The Helicopter Problem

Mar 15, 2026

Learning & Change

By Kavi Arasu

Cognitive debt in AI is real.

What a mathematician’s observation about AI tells us about the future of leadership judgement

Terence Tao — widely regarded as the world’s greatest living mathematician — recently described a concern about using AI to solve hard problems. His framing was simple enough to fit on a napkin and sharp enough to keep you up at night.

Hard problems, he said, are like distant locations you would hike to. You make the journey. You lay down trail markers. You make maps that others can follow. AI tools are like taking a helicopter to the site. You get the destination. You miss everything in between. And the destination, it turns out, was only part of the value.

He was talking about mathematics. The observation applies rather more broadly.

What the research found

In June 2025, researchers at MIT Media Lab published a study tracking 54 participants across four months of writing tasks — some using ChatGPT, some using search engines, some relying only on their own minds. They measured cognitive engagement via EEG, analysed the outputs for originality, and interviewed participants afterwards.

The results were uncomfortable. ChatGPT users showed weaker neural connectivity, lower memory recall, and reduced originality. They also reported the lowest sense of ownership over work they had nominally produced — and struggled to recall or explain the content of their own essays. The researchers named this effect cognitive debt: the cumulative cost of outsourcing thinking before you have done any yourself.

Two findings are worth holding. First, sequence matters more than tool use. Participants who attempted the task independently before turning to AI retained far stronger cognitive engagement throughout. Those who reached for the tool first struggled to think clearly even after it was removed. The habit of bypassing initial effort left them, in effect, cognitively unmoored.

Second, the AI-assisted essays converged. Similar structures, similar framings, similar conclusions. The brain-only group produced more diverse — and more original — work.

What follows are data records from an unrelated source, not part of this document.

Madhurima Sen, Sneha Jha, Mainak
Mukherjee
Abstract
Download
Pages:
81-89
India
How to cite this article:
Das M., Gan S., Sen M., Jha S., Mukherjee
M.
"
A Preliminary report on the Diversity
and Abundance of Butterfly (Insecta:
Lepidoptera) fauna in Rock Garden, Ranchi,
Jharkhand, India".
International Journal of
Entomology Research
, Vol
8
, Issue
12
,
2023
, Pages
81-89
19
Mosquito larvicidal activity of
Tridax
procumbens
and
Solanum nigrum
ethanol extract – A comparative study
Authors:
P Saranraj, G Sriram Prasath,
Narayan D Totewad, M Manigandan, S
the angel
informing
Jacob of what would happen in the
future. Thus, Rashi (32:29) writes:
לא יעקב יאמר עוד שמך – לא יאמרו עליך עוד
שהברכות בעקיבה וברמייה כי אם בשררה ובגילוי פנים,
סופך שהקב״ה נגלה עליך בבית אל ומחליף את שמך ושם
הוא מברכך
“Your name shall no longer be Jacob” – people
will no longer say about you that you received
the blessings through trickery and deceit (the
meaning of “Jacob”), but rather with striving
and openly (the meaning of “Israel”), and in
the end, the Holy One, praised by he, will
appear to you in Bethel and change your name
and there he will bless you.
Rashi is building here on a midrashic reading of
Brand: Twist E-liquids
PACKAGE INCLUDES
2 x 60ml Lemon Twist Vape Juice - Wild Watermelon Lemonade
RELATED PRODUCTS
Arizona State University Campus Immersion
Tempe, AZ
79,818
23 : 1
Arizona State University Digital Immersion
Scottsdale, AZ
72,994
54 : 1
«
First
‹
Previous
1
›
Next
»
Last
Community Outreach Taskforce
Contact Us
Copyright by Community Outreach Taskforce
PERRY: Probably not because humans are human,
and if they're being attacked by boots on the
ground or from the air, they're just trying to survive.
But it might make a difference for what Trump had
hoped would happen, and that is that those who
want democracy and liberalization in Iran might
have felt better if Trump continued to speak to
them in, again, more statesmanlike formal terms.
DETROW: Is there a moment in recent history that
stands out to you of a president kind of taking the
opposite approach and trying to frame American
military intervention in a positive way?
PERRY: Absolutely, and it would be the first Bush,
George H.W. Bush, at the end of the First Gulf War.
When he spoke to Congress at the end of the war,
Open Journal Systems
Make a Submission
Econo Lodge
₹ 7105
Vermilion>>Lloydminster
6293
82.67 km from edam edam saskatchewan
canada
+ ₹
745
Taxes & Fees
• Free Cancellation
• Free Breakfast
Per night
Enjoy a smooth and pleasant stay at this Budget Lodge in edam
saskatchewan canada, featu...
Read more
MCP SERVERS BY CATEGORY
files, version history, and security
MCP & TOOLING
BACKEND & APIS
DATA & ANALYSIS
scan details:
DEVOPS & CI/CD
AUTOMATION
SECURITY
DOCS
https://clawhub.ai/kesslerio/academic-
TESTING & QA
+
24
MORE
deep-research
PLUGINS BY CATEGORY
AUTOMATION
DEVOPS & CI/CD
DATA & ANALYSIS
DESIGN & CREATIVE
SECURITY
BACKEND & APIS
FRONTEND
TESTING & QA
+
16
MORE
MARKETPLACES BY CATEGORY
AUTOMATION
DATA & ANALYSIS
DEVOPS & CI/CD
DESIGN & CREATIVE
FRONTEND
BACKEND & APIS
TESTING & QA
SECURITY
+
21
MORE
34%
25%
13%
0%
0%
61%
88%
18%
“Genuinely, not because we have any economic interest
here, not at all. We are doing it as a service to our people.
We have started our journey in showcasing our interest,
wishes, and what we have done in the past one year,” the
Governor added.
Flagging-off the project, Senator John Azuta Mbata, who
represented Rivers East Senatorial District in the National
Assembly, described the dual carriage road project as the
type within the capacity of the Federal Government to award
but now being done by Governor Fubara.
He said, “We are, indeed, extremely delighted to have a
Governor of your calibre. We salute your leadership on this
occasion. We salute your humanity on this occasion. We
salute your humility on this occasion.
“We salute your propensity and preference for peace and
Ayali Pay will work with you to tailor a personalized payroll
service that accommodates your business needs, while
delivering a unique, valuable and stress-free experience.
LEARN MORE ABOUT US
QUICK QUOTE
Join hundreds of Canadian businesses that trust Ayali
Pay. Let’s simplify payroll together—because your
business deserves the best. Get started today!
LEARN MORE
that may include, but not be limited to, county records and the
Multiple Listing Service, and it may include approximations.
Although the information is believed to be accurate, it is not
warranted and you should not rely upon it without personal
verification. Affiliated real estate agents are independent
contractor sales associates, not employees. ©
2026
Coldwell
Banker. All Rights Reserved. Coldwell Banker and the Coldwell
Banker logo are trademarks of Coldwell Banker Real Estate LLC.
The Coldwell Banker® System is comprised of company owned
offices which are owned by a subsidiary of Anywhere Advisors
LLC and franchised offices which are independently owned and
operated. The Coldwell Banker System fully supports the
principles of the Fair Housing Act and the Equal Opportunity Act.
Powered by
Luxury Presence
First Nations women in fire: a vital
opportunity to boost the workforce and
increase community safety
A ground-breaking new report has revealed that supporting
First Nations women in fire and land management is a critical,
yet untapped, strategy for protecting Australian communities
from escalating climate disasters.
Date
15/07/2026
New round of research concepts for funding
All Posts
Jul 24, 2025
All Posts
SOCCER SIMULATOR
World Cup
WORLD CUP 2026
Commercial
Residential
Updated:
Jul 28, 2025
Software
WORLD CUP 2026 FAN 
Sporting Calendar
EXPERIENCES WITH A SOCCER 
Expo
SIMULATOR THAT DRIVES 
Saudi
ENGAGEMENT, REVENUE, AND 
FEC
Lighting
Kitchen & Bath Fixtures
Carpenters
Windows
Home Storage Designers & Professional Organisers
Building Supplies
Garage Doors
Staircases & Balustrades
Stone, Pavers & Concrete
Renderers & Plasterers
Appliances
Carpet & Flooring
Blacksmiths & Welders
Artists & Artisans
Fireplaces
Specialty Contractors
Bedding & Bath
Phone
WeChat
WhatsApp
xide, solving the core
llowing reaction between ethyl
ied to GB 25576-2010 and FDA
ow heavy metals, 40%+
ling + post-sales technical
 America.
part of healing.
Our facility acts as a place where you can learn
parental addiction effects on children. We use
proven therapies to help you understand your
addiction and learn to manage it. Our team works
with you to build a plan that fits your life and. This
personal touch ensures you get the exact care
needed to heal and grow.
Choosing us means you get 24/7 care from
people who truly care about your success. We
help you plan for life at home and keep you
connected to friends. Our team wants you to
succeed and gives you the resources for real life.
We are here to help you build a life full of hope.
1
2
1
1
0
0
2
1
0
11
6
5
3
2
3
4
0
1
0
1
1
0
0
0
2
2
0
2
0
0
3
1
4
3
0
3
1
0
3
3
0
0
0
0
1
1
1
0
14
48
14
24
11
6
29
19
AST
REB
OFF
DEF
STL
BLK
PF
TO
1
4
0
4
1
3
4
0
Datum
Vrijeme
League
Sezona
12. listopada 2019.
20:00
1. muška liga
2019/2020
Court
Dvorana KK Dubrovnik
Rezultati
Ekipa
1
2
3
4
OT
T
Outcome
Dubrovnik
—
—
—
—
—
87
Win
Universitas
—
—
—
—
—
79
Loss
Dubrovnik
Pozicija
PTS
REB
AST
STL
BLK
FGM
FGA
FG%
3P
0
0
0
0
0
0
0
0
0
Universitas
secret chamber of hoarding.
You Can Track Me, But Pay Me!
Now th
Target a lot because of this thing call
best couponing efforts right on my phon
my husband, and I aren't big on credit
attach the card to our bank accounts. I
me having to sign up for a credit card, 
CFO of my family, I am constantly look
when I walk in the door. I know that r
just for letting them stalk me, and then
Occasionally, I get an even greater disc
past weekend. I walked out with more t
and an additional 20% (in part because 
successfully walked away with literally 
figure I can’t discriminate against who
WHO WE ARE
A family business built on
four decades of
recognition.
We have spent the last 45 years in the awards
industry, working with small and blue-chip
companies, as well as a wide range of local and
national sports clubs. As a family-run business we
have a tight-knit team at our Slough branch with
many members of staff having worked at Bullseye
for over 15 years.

The study is not yet peer-reviewed and its sample is modest. But the directional finding is hard to dismiss, particularly when you scale it from a student writing an essay to a senior team making a consequential decision.

What this looks like in practice

Many senior leaders now arrive at critical discussions having received an AI-synthesised brief. The key themes extracted. The options surfaced. The meeting starts faster, which everyone agrees is a good thing.

The efficiency gain is real. So is what gets traded away.

The unstructured thinking time — reading the original material, forming a first instinct, sitting with what does not quite fit — has been skipped. Which means the leader in the room has a position, but may not have a view. These are not the same thing. A position can be summarised. A view can be defended.

Tao’s metaphor is useful here. The leader who made the journey can orient others — explain the terrain, mark the dead ends, describe what the approach looked like before the destination came into view. The leader who took the helicopter can describe the destination. Useful. But not the same thing, and under pressure the difference surfaces quickly.

There is a further risk at the team level. If several members of a senior team are using similar tools, with similar prompts, trained on similar data, to prepare for the same conversation — the diversity of input to that conversation is lower than it appears. They may disagree vigorously. They may be disagreeing within a narrower frame of possible thought than any of them realise, because their thinking was shaped upstream by the same source.

A leadership team that looks analytically equipped but is drawing on a shared synthetic feed is not the same as a leadership team that has genuinely done its own thinking. It just looks that way until something genuinely hard arrives.

The question worth sitting with

The argument is not that AI has no place in leadership work. It demonstrably does. The question is about sequence.

The MIT research is clear: those who think first and use AI second retain both cognitive engagement and ownership of their own conclusions. The debt accumulates when the tool becomes the entry point — when AI is where thinking starts rather than where it gets sharpened.

A useful test: could you reconstruct the core of your reasoning without the AI output? If the position you hold in a meeting is, in substance, the position the tool gave you — something has been skipped. Not illegally. Not catastrophically. But consequentially.

The discomfort of wrestling with a hard question, arriving at an uncertain view, and defending it in a room full of intelligent people who disagree is not a problem to be optimised away. It is the job.

The helicopter gets you there. The hike is what makes you useful when you arrive.